I submit that conservative worldviews arise from three primary character traits: dogmatism, selfishness, and fearfulness.

The first basic personality trait is the degree to which you are a situational or a dogmatic thinker. Liberals tend to be situational, weighing and balancing the nuanced competing ethics of a given situation. Conservatives tend to be dogmatic, enforcing strict, simplistic rules in accordance with their moral beliefs. Liberals are frightened by what they regard as mindless dogmatism, while conservatives view situational ethics as a dangerous lack of moral principles.

The second fundamental trait that influences our worldview is selfishness. Conservatives are essentially selfish in putting their self-interest and their beliefs first, whereas liberals tend to more strongly respect differences and emphasize the public good with the view that “it takes a village.”

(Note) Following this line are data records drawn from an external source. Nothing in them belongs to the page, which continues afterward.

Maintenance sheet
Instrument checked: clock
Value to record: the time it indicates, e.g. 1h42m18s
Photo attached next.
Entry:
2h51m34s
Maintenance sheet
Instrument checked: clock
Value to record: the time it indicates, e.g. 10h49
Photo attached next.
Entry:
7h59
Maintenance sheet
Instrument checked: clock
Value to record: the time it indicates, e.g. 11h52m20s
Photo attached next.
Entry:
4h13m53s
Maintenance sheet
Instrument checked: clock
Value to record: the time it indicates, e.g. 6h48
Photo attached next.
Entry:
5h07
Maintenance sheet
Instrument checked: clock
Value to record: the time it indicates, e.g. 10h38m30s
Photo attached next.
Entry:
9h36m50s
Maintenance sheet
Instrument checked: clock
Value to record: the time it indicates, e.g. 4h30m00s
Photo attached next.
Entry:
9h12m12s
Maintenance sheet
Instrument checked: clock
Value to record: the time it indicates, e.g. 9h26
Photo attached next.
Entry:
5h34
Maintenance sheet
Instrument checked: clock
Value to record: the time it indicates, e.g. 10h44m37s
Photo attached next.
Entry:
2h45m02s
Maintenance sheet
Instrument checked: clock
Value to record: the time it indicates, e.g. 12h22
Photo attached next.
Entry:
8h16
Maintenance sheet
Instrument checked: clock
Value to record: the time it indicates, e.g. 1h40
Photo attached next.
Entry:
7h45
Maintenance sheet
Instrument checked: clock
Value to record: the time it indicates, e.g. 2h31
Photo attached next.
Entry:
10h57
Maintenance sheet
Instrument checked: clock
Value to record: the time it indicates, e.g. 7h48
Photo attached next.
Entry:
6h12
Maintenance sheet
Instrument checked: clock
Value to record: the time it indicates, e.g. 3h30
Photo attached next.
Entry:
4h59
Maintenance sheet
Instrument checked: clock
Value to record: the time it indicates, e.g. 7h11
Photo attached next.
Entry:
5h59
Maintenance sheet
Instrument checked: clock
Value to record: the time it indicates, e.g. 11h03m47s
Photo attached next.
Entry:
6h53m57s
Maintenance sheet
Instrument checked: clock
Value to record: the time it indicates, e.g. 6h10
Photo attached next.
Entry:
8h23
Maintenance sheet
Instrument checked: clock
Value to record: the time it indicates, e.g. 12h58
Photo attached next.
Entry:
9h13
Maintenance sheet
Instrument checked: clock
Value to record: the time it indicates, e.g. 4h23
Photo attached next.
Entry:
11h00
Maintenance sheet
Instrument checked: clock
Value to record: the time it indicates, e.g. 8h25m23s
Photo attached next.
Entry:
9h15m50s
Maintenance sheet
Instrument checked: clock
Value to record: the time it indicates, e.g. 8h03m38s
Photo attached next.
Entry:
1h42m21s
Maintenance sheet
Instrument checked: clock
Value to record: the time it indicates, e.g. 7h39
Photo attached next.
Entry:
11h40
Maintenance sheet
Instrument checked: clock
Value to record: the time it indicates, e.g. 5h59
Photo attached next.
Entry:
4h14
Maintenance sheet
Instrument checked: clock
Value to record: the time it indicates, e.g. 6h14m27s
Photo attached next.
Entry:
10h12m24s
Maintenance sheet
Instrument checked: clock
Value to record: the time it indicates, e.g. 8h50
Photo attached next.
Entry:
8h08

Their third important trait is fearfulness. It is fearfulness that drives the conservative need for guns, for an insanely large military arm, and fear of immigrants and those unlike them.

Since the real motivations for conservative positions (dogmatism, selfishness, and fear) are not things that conservatives can acknowledge in themselves, they must come up with other rationales for their positions. This causes conservatives to vilify intellectualism and ridicule facts. It forces smart conservatives to defend their dogmatic, selfish, and fearful positions with stupid arguments. Smart people put forth stupid arguments to defend a selfish, anti-social culture of guns. Smart people put forth stupid arguments to defend a belief in god, to defend pro-life legislation, rampant militarism, economic Darwinism, and trickle-down economics.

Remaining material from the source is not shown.